Expectation of truncated log-normal

Question

Let's assume that $y=e^x$, where $x\sim N(\mu,\sigma^2)$, that is, $y$ follows a lognormal distribution.

I'm interested in finding how $\mathbb{E}\left[y|y\geq a\right]$ varies with $\mu$ and $\sigma$. From https://en.wikipedia.org/wiki/Log-normal_distribution, it is to see that

$$ \mathbb{E}\left[y|y\geq a\right]=\frac{\int_{a}^{\infty}yf\left(y\right)dy}{\int_{a}^{\infty}f\left(y\right)dy}=\underbrace{e^{\mu+\frac{1}{2}\sigma^{2}}}_{\mathbb{E}\left[y\right]}\frac{\Phi\left(\sigma-\frac{\ln a-\mu}{\sigma}\right)}{1-\Phi\left(\frac{\ln a-\mu}{\sigma}\right)} .$$ So formally, if we define $h(\mu,\sigma) = \mathbb{E}\left[y|y\geq a\right]$, I want to understand $\frac{\partial h}{\partial\mu}$ and $ \frac{\partial h}{\partial\sigma} $, for any value of $a$. I've tried to work out the derivatives, but I always find that both can take any sign.

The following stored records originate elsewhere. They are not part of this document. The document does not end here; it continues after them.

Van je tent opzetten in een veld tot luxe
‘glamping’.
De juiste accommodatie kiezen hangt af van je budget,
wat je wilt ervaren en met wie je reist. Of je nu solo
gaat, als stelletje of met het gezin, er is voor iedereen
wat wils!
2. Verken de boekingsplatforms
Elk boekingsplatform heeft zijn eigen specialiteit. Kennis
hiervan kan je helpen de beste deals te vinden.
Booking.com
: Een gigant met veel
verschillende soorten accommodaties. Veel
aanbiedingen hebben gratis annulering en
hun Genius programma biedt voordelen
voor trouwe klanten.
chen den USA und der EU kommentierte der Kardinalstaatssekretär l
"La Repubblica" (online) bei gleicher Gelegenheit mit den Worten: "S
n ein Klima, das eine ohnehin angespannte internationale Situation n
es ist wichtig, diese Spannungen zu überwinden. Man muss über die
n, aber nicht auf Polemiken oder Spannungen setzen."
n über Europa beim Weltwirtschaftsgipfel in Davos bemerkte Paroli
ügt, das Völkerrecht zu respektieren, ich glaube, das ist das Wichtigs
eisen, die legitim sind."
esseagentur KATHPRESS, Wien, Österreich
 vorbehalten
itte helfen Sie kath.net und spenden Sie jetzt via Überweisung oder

I'm not surprised that $ \frac{\partial h}{\partial\sigma} $ can take any sign, but, shouldn't there be a way to prove that $$ \frac{\partial h}{\partial\mu} >0 ?$$

Is there a counterexample otherwise?

Answer 1

The claim $\frac{\partial h}{\partial \mu} > 0 $ looks fine to me, lets say \begin{align*} h = f_1 \cdot f_2 \cdot f_3, \end{align*} with \begin{align*} f_1 &= e^{\mu + \sigma^2/2} \\ f_2 &= \Phi(z_1) & z_1 = \frac{1}{\sigma}\left(1 + \mu - \ln a \right) \\ f_3 &= (1 - \Phi(z_2))^{-1} & z_2 = \frac{1}{\sigma}(\ln a - \mu) \end{align*} Now $f_1,f_2,f_3 > 0$ and clearly $\frac{\partial f_1}{\partial \mu} \cdot f_2 \cdot f_3 > 0$, so the only bit that might cause some concerns is the expression $\frac{\partial}{\partial \mu} f_2 \cdot f_3 $, but we have \begin{align*} \frac{\partial f_2 \cdot f_3 }{\partial \mu} &= \phi(z_1) \cdot \frac{\partial z_1}{\partial \mu} \cdot f_3 + f_2 \cdot (-\phi(z_2) )\frac{\partial z_2}{\partial \mu} \cdot (1 - \Phi(z_2) )^{-2} \end{align*} Now $\phi(\cdot)$ is positive, and $\frac{\partial z_1}{\partial \mu}$ is positive, and of course $ - \frac{\partial z_2}{\partial \mu }$ is positive, so again all of these functions are positive as hoped.